In the 25 years since University of Wisconsin Oshkosh resident playwright Richard Kalinoski’s Beast on the Moon was first staged in America, the acclaimed play has been produced in 26 countries and translated into 20 languages.
On Thursday, Feb. 27, Beast on the Moon returns home to Oshkosh for a two-week run in UWO’s Experimental Theatre with shows set for 7:30 p.m. Feb. 27-29 and March 5-7 and 2 p.m. March 8.
Kalinoski will direct the four-character play that tells the story of Aram Tomasian, an Armenian immigrant living in 1920s Milwaukee who has escaped the massacre of 1.5 million Armenians in 1915 by the Turks in his homeland of Eastern Turkey.
Aram wants to start a new family in America to replace the one he lost to the genocide. He chooses a mail-order bride, an Armenian teenager named Seta, who also has escaped the vicious grip of the Ottoman Turks. He hopes to build a marriage and a family.
“The struggle that’s depicted in the play is not the struggle of genocide, but it’s post-genocide, and it’s the struggle for their marriage,” Kalinoski said.
At its heart, Kalinoski said Beast on the Moon is a bittersweet love story. Yet, the drama also delivers a culturally relevant message about immigrants and the plight of refugees that continues to resonate with audiences today.

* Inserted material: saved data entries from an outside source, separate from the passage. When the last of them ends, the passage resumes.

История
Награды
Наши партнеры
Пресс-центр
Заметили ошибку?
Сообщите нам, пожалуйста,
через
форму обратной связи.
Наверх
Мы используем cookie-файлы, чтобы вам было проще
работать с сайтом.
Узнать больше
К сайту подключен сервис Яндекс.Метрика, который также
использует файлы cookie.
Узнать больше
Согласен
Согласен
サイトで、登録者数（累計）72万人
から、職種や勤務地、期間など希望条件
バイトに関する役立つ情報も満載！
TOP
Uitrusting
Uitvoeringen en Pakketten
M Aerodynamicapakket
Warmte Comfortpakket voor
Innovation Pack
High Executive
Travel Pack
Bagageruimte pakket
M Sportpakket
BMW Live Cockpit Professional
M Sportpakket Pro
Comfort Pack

“Immigrants today face a different set of challenges. Back in 1921, there was a measure of sympathy for displaced Armenians around the world,” Kalinoski explained.
“The circumstances were less perilous in terms of getting on the boat, walking into the country and being allowed in the country. But after establishing yourself here, then you still had to make a life, and so that part is universal for immigrant people.”

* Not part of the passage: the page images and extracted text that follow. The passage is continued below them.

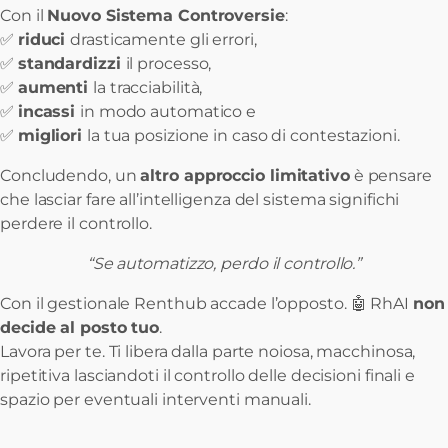
Con il
Nuovo Sistema Controversie
:
✅
riduci
drasticamente gli errori,
✅
standardizzi
il processo,
✅
aumenti
la tracciabilità,
✅
incassi
in modo automatico e
✅
migliori
la tua posizione in caso di contestazioni.
Concludendo, un
altro approccio limitativo
è pensare
che lasciar fare all’intelligenza del sistema significhi
perdere il controllo.
“Se automatizzo, perdo il controllo.”
Con il gestionale Renthub accade l’opposto. 🤖 RhAI
non
decide al posto tuo
.
Lavora per te. Ti libera dalla parte noiosa, macchinosa,
ripetitiva lasciandoti il controllo delle decisioni finali e
spazio per eventuali interventi manuali.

The International City Theatre of Long Beach, California, which produced Beast on the Moon in July 2019, noted the “play takes on new relevance in the shadow of daily news reports about the plight of refugees fleeing violence in Syria, Somalia and other war-torn countries.”

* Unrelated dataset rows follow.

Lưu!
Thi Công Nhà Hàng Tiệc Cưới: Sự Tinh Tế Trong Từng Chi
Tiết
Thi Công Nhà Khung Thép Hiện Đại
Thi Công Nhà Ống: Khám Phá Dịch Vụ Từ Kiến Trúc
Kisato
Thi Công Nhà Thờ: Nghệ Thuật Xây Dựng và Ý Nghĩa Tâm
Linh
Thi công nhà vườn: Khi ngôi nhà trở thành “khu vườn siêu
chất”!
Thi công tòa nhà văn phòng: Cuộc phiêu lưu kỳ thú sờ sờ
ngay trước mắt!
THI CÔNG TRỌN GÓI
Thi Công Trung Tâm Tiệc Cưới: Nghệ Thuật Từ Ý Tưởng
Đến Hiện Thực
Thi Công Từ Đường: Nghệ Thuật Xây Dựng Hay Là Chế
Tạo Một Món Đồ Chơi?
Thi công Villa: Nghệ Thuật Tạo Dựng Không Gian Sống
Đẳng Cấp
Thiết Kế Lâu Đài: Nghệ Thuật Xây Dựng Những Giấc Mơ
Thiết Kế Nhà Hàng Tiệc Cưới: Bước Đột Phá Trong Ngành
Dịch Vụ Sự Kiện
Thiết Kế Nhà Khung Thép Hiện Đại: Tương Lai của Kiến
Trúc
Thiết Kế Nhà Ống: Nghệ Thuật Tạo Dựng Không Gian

Actor/director and UW Oshkosh alumnus Ryan Schabach ’99, said he has been “haunted” by Kalinoski’s Beast on the Moon script since he was an undergrad at UWO in the late 1990s.
“As a young adult, I was mesmerized by the script and traveled to multiple states to see various productions of the play,” he said. “At that time, I was questioning everything and felt that Beast on the Moon held the answers that would change my understanding of why horrific events happen in our world.”
In the years since, Schabach has been drawn back to the play again and again. In October 2019, he directed Beast on the Moon at the Unity Theatre in Brenham, Texas
“This is a story that must be told. Personally, the play is a continual reminder of my own social blindsides, my naivete in geopolitical maneuvers and the true nature of our human condition,” he said. “It demands a sensitive ear and a compassionate heart.”
The cast for the UW Oshkosh production set to open next week includes two UWO students. Ali Basham, a junior Spanish and communication studies double major from Appleton, plays Seta; and Max Benitz, a junior theatre arts major from Wisconsin Rapids, plays Aram.
Dawson Fish, a Xavier High School student, portrays the young Vincent; while Chris Flieller, actor and artistic director of In Tandem Theatre in Milwaukee, is the older Vincent.
UWO’s Experimental Theatre is located at 1010 Elmwood Ave., Oshkosh.